Friday, May 16, 2008
Pluralism run amok
Anyone interested in parental rights, civil society, or subsidiarity should read Laura Rosenbury's paper, Between Home and School. It's a fine and creative paper (selected for the Stanford/Yale junior faculty forum), but its conclusions are troubling. Prof. Rosenbury laments the law's focus on parents and school as the only relevant child-rearing authorities, and she works to expand the law's vision to include sites "between home and school" that are part of the child-rearing project -- e.g., Boy Scouts, summer camps, religious activities, youth sports. She asserts that, while the state should let these groups operate as they wish for the most part, the state should step in to foster certain key child-rearing values. The problem she identifies is our half-hearted embrace of pluralism:
Pluralism currently exists only between families . . . . Our society is pluralistic because many types of families are permitted to exist largely free from state indoctrination. In contrast, pluralism rarely exists within families. Children are generally exposed to just one belief system within the family, or at most two. Therefore, although children may not be standardized by the state, they often are standardized within their own families. Pluralism may exist on a broad, societal level, but children rarely experience pluralism on a micro level, within their own families.

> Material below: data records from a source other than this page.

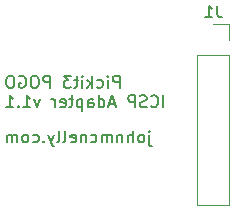
<source format=gbr>
G04 #@! TF.GenerationSoftware,KiCad,Pcbnew,(5.0.2)-1*
G04 #@! TF.CreationDate,2019-05-05T20:39:21-07:00*
G04 #@! TF.ProjectId,pickit3_icsp_adapter,7069636b-6974-4335-9f69-6373705f6164,rev?*
G04 #@! TF.SameCoordinates,Original*
G04 #@! TF.FileFunction,Legend,Bot*
G04 #@! TF.FilePolarity,Positive*
%FSLAX46Y46*%
G04 Gerber Fmt 4.6, Leading zero omitted, Abs format (unit mm)*
G04 Created by KiCad (PCBNEW (5.0.2)-1) date 5/5/2019 8:39:21 PM*
%MOMM*%
%LPD*%
G01*
G04 APERTURE LIST*
%ADD10C,0.150000*%
%ADD11C,0.120000*%
G04 APERTURE END LIST*
D10*
X13653214Y-9945714D02*
X13653214Y-10802857D01*
X13700833Y-10898095D01*
X13796071Y-10945714D01*
X13843690Y-10945714D01*
X13653214Y-9612380D02*
X13700833Y-9660000D01*
X13653214Y-9707619D01*
X13605595Y-9660000D01*
X13653214Y-9612380D01*
X13653214Y-9707619D01*
X13034166Y-10612380D02*
X13129404Y-10564761D01*
X13177023Y-10517142D01*
X13224642Y-10421904D01*
X13224642Y-10136190D01*
X13177023Y-10040952D01*
X13129404Y-9993333D01*
X13034166Y-9945714D01*
X12891309Y-9945714D01*
X12796071Y-9993333D01*
X12748452Y-10040952D01*
X12700833Y-10136190D01*
X12700833Y-10421904D01*
X12748452Y-10517142D01*
X12796071Y-10564761D01*
X12891309Y-10612380D01*
X13034166Y-10612380D01*
X12272261Y-10612380D02*
X12272261Y-9612380D01*
X11843690Y-10612380D02*
X11843690Y-10088571D01*
X11891309Y-9993333D01*
X11986547Y-9945714D01*
X12129404Y-9945714D01*
X12224642Y-9993333D01*
X12272261Y-10040952D01*
X11367500Y-9945714D02*
X11367500Y-10612380D01*
X11367500Y-10040952D02*
X11319880Y-9993333D01*
X11224642Y-9945714D01*
X11081785Y-9945714D01*
X10986547Y-9993333D01*
X10938928Y-10088571D01*
X10938928Y-10612380D01*
X10462738Y-10612380D02*
X10462738Y-9945714D01*
X10462738Y-10040952D02*
X10415119Y-9993333D01*
X10319880Y-9945714D01*
X10177023Y-9945714D01*
X10081785Y-9993333D01*
X10034166Y-10088571D01*
X10034166Y-10612380D01*
X10034166Y-10088571D02*
X9986547Y-9993333D01*
X9891309Y-9945714D01*
X9748452Y-9945714D01*
X9653214Y-9993333D01*
X9605595Y-10088571D01*
X9605595Y-10612380D01*
X8700833Y-10564761D02*
X8796071Y-10612380D01*
X8986547Y-10612380D01*
X9081785Y-10564761D01*
X9129404Y-10517142D01*
X9177023Y-10421904D01*
X9177023Y-10136190D01*
X9129404Y-10040952D01*
X9081785Y-9993333D01*
X8986547Y-9945714D01*
X8796071Y-9945714D01*
X8700833Y-9993333D01*
X8272261Y-9945714D02*
X8272261Y-10612380D01*
X8272261Y-10040952D02*
X8224642Y-9993333D01*
X8129404Y-9945714D01*
X7986547Y-9945714D01*
X7891309Y-9993333D01*
X7843690Y-10088571D01*
X7843690Y-10612380D01*
X6986547Y-10564761D02*
X7081785Y-10612380D01*
X7272261Y-10612380D01*
X7367500Y-10564761D01*
X7415119Y-10469523D01*
X7415119Y-10088571D01*
X7367500Y-9993333D01*
X7272261Y-9945714D01*
X7081785Y-9945714D01*
X6986547Y-9993333D01*
X6938928Y-10088571D01*
X6938928Y-10183809D01*
X7415119Y-10279047D01*
X6367500Y-10612380D02*
X6462738Y-10564761D01*
X6510357Y-10469523D01*
X6510357Y-9612380D01*
X5843690Y-10612380D02*
X5938928Y-10564761D01*
X5986547Y-10469523D01*
X5986547Y-9612380D01*
X5557976Y-9945714D02*
X5319880Y-10612380D01*
X5081785Y-9945714D02*
X5319880Y-10612380D01*
X5415119Y-10850476D01*
X5462738Y-10898095D01*
X5557976Y-10945714D01*
X4700833Y-10517142D02*
X4653214Y-10564761D01*
X4700833Y-10612380D01*
X4748452Y-10564761D01*
X4700833Y-10517142D01*
X4700833Y-10612380D01*
X3796071Y-10564761D02*
X3891309Y-10612380D01*
X4081785Y-10612380D01*
X4177023Y-10564761D01*
X4224642Y-10517142D01*
X4272261Y-10421904D01*
X4272261Y-10136190D01*
X4224642Y-10040952D01*
X4177023Y-9993333D01*
X4081785Y-9945714D01*
X3891309Y-9945714D01*
X3796071Y-9993333D01*
X3224642Y-10612380D02*
X3319880Y-10564761D01*
X3367500Y-10517142D01*
X3415119Y-10421904D01*
X3415119Y-10136190D01*
X3367500Y-10040952D01*
X3319880Y-9993333D01*
X3224642Y-9945714D01*
X3081785Y-9945714D01*
X2986547Y-9993333D01*
X2938928Y-10040952D01*
X2891309Y-10136190D01*
X2891309Y-10421904D01*
X2938928Y-10517142D01*
X2986547Y-10564761D01*
X3081785Y-10612380D01*
X3224642Y-10612380D01*
X2462738Y-10612380D02*
X2462738Y-9945714D01*
X2462738Y-10040952D02*
X2415119Y-9993333D01*
X2319880Y-9945714D01*
X2177023Y-9945714D01*
X2081785Y-9993333D01*
X2034166Y-10088571D01*
X2034166Y-10612380D01*
X2034166Y-10088571D02*
X1986547Y-9993333D01*
X1891309Y-9945714D01*
X1748452Y-9945714D01*
X1653214Y-9993333D01*
X1605595Y-10088571D01*
X1605595Y-10612380D01*
X11129404Y-5977380D02*
X11129404Y-4977380D01*
X10748452Y-4977380D01*
X10653214Y-5025000D01*
X10605595Y-5072619D01*
X10557976Y-5167857D01*
X10557976Y-5310714D01*
X10605595Y-5405952D01*
X10653214Y-5453571D01*
X10748452Y-5501190D01*
X11129404Y-5501190D01*
X10129404Y-5977380D02*
X10129404Y-5310714D01*
X10129404Y-4977380D02*
X10177023Y-5025000D01*
X10129404Y-5072619D01*
X10081785Y-5025000D01*
X10129404Y-4977380D01*
X10129404Y-5072619D01*
X9224642Y-5929761D02*
X9319880Y-5977380D01*
X9510357Y-5977380D01*
X9605595Y-5929761D01*
X9653214Y-5882142D01*
X9700833Y-5786904D01*
X9700833Y-5501190D01*
X9653214Y-5405952D01*
X9605595Y-5358333D01*
X9510357Y-5310714D01*
X9319880Y-5310714D01*
X9224642Y-5358333D01*
X8796071Y-5977380D02*
X8796071Y-4977380D01*
X8700833Y-5596428D02*
X8415119Y-5977380D01*
X8415119Y-5310714D02*
X8796071Y-5691666D01*
X7986547Y-5977380D02*
X7986547Y-5310714D01*
X7986547Y-4977380D02*
X8034166Y-5025000D01*
X7986547Y-5072619D01*
X7938928Y-5025000D01*
X7986547Y-4977380D01*
X7986547Y-5072619D01*
X7653214Y-5310714D02*
X7272261Y-5310714D01*
X7510357Y-4977380D02*
X7510357Y-5834523D01*
X7462738Y-5929761D01*
X7367500Y-5977380D01*
X7272261Y-5977380D01*
X7034166Y-4977380D02*
X6415119Y-4977380D01*
X6748452Y-5358333D01*
X6605595Y-5358333D01*
X6510357Y-5405952D01*
X6462738Y-5453571D01*
X6415119Y-5548809D01*
X6415119Y-5786904D01*
X6462738Y-5882142D01*
X6510357Y-5929761D01*
X6605595Y-5977380D01*
X6891309Y-5977380D01*
X6986547Y-5929761D01*
X7034166Y-5882142D01*
X5224642Y-5977380D02*
X5224642Y-4977380D01*
X4843690Y-4977380D01*
X4748452Y-5025000D01*
X4700833Y-5072619D01*
X4653214Y-5167857D01*
X4653214Y-5310714D01*
X4700833Y-5405952D01*
X4748452Y-5453571D01*
X4843690Y-5501190D01*
X5224642Y-5501190D01*
X4034166Y-4977380D02*
X3843690Y-4977380D01*
X3748452Y-5025000D01*
X3653214Y-5120238D01*
X3605595Y-5310714D01*
X3605595Y-5644047D01*
X3653214Y-5834523D01*
X3748452Y-5929761D01*
X3843690Y-5977380D01*
X4034166Y-5977380D01*
X4129404Y-5929761D01*
X4224642Y-5834523D01*
X4272261Y-5644047D01*
X4272261Y-5310714D01*
X4224642Y-5120238D01*
X4129404Y-5025000D01*
X4034166Y-4977380D01*
X2653214Y-5025000D02*
X2748452Y-4977380D01*
X2891309Y-4977380D01*
X3034166Y-5025000D01*
X3129404Y-5120238D01*
X3177023Y-5215476D01*
X3224642Y-5405952D01*
X3224642Y-5548809D01*
X3177023Y-5739285D01*
X3129404Y-5834523D01*
X3034166Y-5929761D01*
X2891309Y-5977380D01*
X2796071Y-5977380D01*
X2653214Y-5929761D01*
X2605595Y-5882142D01*
X2605595Y-5548809D01*
X2796071Y-5548809D01*
X1986547Y-4977380D02*
X1796071Y-4977380D01*
X1700833Y-5025000D01*
X1605595Y-5120238D01*
X1557976Y-5310714D01*
X1557976Y-5644047D01*
X1605595Y-5834523D01*
X1700833Y-5929761D01*
X1796071Y-5977380D01*
X1986547Y-5977380D01*
X2081785Y-5929761D01*
X2177023Y-5834523D01*
X2224642Y-5644047D01*
X2224642Y-5310714D01*
X2177023Y-5120238D01*
X2081785Y-5025000D01*
X1986547Y-4977380D01*
X14843690Y-7627380D02*
X14843690Y-6627380D01*
X13796071Y-7532142D02*
X13843690Y-7579761D01*
X13986547Y-7627380D01*
X14081785Y-7627380D01*
X14224642Y-7579761D01*
X14319880Y-7484523D01*
X14367500Y-7389285D01*
X14415119Y-7198809D01*
X14415119Y-7055952D01*
X14367500Y-6865476D01*
X14319880Y-6770238D01*
X14224642Y-6675000D01*
X14081785Y-6627380D01*
X13986547Y-6627380D01*
X13843690Y-6675000D01*
X13796071Y-6722619D01*
X13415119Y-7579761D02*
X13272261Y-7627380D01*
X13034166Y-7627380D01*
X12938928Y-7579761D01*
X12891309Y-7532142D01*
X12843690Y-7436904D01*
X12843690Y-7341666D01*
X12891309Y-7246428D01*
X12938928Y-7198809D01*
X13034166Y-7151190D01*
X13224642Y-7103571D01*
X13319880Y-7055952D01*
X13367500Y-7008333D01*
X13415119Y-6913095D01*
X13415119Y-6817857D01*
X13367500Y-6722619D01*
X13319880Y-6675000D01*
X13224642Y-6627380D01*
X12986547Y-6627380D01*
X12843690Y-6675000D01*
X12415119Y-7627380D02*
X12415119Y-6627380D01*
X12034166Y-6627380D01*
X11938928Y-6675000D01*
X11891309Y-6722619D01*
X11843690Y-6817857D01*
X11843690Y-6960714D01*
X11891309Y-7055952D01*
X11938928Y-7103571D01*
X12034166Y-7151190D01*
X12415119Y-7151190D01*
X10700833Y-7341666D02*
X10224642Y-7341666D01*
X10796071Y-7627380D02*
X10462738Y-6627380D01*
X10129404Y-7627380D01*
X9367500Y-7627380D02*
X9367500Y-6627380D01*
X9367500Y-7579761D02*
X9462738Y-7627380D01*
X9653214Y-7627380D01*
X9748452Y-7579761D01*
X9796071Y-7532142D01*
X9843690Y-7436904D01*
X9843690Y-7151190D01*
X9796071Y-7055952D01*
X9748452Y-7008333D01*
X9653214Y-6960714D01*
X9462738Y-6960714D01*
X9367500Y-7008333D01*
X8462738Y-7627380D02*
X8462738Y-7103571D01*
X8510357Y-7008333D01*
X8605595Y-6960714D01*
X8796071Y-6960714D01*
X8891309Y-7008333D01*
X8462738Y-7579761D02*
X8557976Y-7627380D01*
X8796071Y-7627380D01*
X8891309Y-7579761D01*
X8938928Y-7484523D01*
X8938928Y-7389285D01*
X8891309Y-7294047D01*
X8796071Y-7246428D01*
X8557976Y-7246428D01*
X8462738Y-7198809D01*
X7986547Y-6960714D02*
X7986547Y-7960714D01*
X7986547Y-7008333D02*
X7891309Y-6960714D01*
X7700833Y-6960714D01*
X7605595Y-7008333D01*
X7557976Y-7055952D01*
X7510357Y-7151190D01*
X7510357Y-7436904D01*
X7557976Y-7532142D01*
X7605595Y-7579761D01*
X7700833Y-7627380D01*
X7891309Y-7627380D01*
X7986547Y-7579761D01*
X7224642Y-6960714D02*
X6843690Y-6960714D01*
X7081785Y-6627380D02*
X7081785Y-7484523D01*
X7034166Y-7579761D01*
X6938928Y-7627380D01*
X6843690Y-7627380D01*
X6129404Y-7579761D02*
X6224642Y-7627380D01*
X6415119Y-7627380D01*
X6510357Y-7579761D01*
X6557976Y-7484523D01*
X6557976Y-7103571D01*
X6510357Y-7008333D01*
X6415119Y-6960714D01*
X6224642Y-6960714D01*
X6129404Y-7008333D01*
X6081785Y-7103571D01*
X6081785Y-7198809D01*
X6557976Y-7294047D01*
X5653214Y-7627380D02*
X5653214Y-6960714D01*
X5653214Y-7151190D02*
X5605595Y-7055952D01*
X5557976Y-7008333D01*
X5462738Y-6960714D01*
X5367500Y-6960714D01*
X4367500Y-6960714D02*
X4129404Y-7627380D01*
X3891309Y-6960714D01*
X2986547Y-7627380D02*
X3557976Y-7627380D01*
X3272261Y-7627380D02*
X3272261Y-6627380D01*
X3367500Y-6770238D01*
X3462738Y-6865476D01*
X3557976Y-6913095D01*
X2557976Y-7532142D02*
X2510357Y-7579761D01*
X2557976Y-7627380D01*
X2605595Y-7579761D01*
X2557976Y-7532142D01*
X2557976Y-7627380D01*
X1557976Y-7627380D02*
X2129404Y-7627380D01*
X1843690Y-7627380D02*
X1843690Y-6627380D01*
X1938928Y-6770238D01*
X2034166Y-6865476D01*
X2129404Y-6913095D01*
D11*
G04 #@! TO.C,J1*
X20380000Y-15935000D02*
X17720000Y-15935000D01*
X20380000Y-3175000D02*
X20380000Y-15935000D01*
X17720000Y-3175000D02*
X17720000Y-15935000D01*
X20380000Y-3175000D02*
X17720000Y-3175000D01*
X20380000Y-1905000D02*
X20380000Y-575000D01*
X20380000Y-575000D02*
X19050000Y-575000D01*
D10*
X19383333Y972619D02*
X19383333Y258333D01*
X19430952Y115476D01*
X19526190Y20238D01*
X19669047Y-27380D01*
X19764285Y-27380D01*
X18383333Y-27380D02*
X18954761Y-27380D01*
X18669047Y-27380D02*
X18669047Y972619D01*
X18764285Y829761D01*
X18859523Y734523D01*
X18954761Y686904D01*
G04 #@! TD*
M02*

</source>
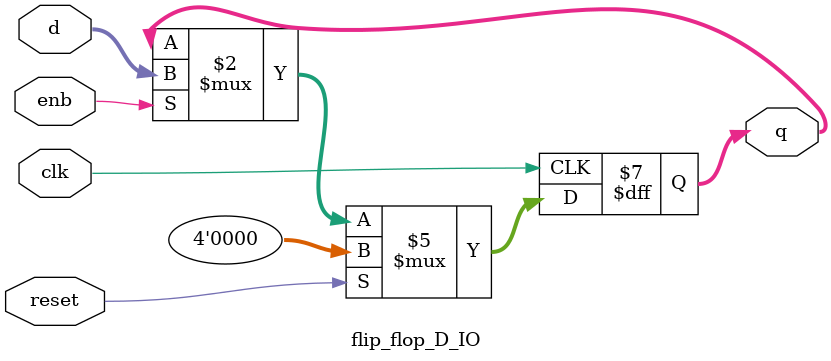
<source format=sv>
module flip_flop_D_IO	
	#(parameter N = 4)
	(input logic clk, reset, enb, input logic [N-1:0] d, output logic [N-1:0] q);
	
	always_ff @(negedge clk)
		begin
		if (reset) q <= 'b0;
		else 
			begin
			if (enb) q <= d;
			end		
		end

endmodule

</source>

And to drive the point home:
[B]ecause the space between home and school often provides the most meaningful opportunities for children to experience pluralism, these actors would not be permitted to operate completely outside the zone of state power. Rather, the state should intervene in a limited way to ensure that the actors do not thwart the potential of these spaces to expose children to diverse ways of life within the broader civil society.
My second-grader has been reading her Children's Bible a bit too much lately, I confess; tonight I think I'll supplement it with some Nietzsche. Pluralism demands no less.